Have we got a deal for you!
Prime Minister Justin Trudeau has offered an interesting deal for Canadians. In return for agreeing to the construction of the Trans Mountain Expansion (TMEX) pipeline, his government has offered to invest all the profits from the operation of the pipeline into clean energy projects. Is this a deal we should accept?
Even acknowledging the pipeline’s significant negative impacts on indigenous peoples’ livelihoods and marine ecosystems (including adverse effects to the Southern resident killer whale–an endangered species), the Canadian National Energy Board (NEB) after its last review concluded once again that the TMEX is ‘in the public interest’. So if the new pipeline is in the public interest and we get lots of money invested in renewable energy isn’t this a win-win situation?
Not so fast..
The review conducted by the NEB does not take into account the additional greenhouse gas (GHG) emissions that would be generated by the ramped-up production from the oil sands deposits enabled by the increased capacity provided by the new pipeline.
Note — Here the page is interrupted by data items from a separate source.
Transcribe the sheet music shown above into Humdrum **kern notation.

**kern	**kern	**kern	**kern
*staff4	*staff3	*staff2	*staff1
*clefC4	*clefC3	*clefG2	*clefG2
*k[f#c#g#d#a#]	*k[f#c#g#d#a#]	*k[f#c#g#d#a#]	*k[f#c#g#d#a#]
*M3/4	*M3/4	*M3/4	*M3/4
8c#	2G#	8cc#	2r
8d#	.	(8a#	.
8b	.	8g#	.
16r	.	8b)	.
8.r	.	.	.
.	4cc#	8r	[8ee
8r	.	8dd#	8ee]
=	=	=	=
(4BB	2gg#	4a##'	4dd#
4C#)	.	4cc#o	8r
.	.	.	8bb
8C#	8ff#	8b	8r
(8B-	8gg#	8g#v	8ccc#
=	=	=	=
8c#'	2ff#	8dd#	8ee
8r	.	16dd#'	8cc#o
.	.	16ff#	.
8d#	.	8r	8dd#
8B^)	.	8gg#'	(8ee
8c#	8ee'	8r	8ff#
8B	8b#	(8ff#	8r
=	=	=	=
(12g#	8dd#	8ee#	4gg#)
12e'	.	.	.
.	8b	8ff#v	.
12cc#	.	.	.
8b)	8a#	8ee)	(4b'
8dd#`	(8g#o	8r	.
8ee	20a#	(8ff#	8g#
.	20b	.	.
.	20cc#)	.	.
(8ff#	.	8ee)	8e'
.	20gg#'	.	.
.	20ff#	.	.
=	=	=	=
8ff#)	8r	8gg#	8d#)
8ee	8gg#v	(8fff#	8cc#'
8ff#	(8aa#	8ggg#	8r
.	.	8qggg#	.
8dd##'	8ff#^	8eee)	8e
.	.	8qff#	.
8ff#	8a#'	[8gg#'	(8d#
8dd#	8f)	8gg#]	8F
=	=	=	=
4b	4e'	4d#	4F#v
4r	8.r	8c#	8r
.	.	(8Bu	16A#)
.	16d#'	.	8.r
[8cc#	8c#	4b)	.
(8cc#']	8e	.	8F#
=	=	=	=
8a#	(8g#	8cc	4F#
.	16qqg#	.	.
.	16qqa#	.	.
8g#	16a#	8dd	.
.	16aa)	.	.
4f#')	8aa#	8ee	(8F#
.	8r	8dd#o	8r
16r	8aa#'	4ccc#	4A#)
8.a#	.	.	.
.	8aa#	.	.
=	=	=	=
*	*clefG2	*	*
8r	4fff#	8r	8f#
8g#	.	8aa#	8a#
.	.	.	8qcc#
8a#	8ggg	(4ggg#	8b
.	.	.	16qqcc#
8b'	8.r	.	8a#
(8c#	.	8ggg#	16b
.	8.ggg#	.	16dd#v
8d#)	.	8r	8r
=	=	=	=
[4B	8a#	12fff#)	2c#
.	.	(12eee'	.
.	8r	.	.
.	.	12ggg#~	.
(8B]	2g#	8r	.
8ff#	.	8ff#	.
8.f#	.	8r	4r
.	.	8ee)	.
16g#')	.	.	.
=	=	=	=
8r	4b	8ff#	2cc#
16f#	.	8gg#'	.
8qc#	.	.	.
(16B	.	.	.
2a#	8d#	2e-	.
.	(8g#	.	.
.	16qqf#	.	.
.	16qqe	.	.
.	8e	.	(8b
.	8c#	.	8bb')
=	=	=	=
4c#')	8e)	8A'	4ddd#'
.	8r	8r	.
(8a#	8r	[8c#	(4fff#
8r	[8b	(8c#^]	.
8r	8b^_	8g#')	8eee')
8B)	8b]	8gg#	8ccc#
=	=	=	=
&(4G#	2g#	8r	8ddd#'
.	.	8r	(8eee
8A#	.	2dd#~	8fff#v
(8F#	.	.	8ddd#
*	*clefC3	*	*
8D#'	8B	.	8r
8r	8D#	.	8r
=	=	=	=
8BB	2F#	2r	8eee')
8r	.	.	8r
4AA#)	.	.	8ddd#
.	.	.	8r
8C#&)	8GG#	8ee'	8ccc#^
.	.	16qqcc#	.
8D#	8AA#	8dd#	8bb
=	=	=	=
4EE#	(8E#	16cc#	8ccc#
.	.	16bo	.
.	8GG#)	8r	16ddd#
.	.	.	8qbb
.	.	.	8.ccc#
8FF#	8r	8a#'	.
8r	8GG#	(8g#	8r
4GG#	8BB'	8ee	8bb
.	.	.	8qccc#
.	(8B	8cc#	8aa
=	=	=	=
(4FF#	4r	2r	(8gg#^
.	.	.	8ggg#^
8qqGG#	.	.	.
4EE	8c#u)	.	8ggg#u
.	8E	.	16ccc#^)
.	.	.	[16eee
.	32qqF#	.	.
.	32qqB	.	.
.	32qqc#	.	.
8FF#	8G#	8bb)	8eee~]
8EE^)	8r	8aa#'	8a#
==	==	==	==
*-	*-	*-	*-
In the NEB’s opinion: “it did not consider that there was a necessary connection between the Project and upstream production or downstream use.”
This is an extraordinary and astonishing statement. The additional pipeline capacity will result in a significant rise in oil sands production and increase west coast tanker traffic from 5 to 34 vessels a month. How are these direct effects not considered to be a “connection” to the Project?
The TMEX pipeline will substantially increase Canada’s greenhouse gas emissions at a time when the Liberal government has declared a climate emergency and is nowhere near on track to meeting its emission targets under the 2015 Paris Agreement.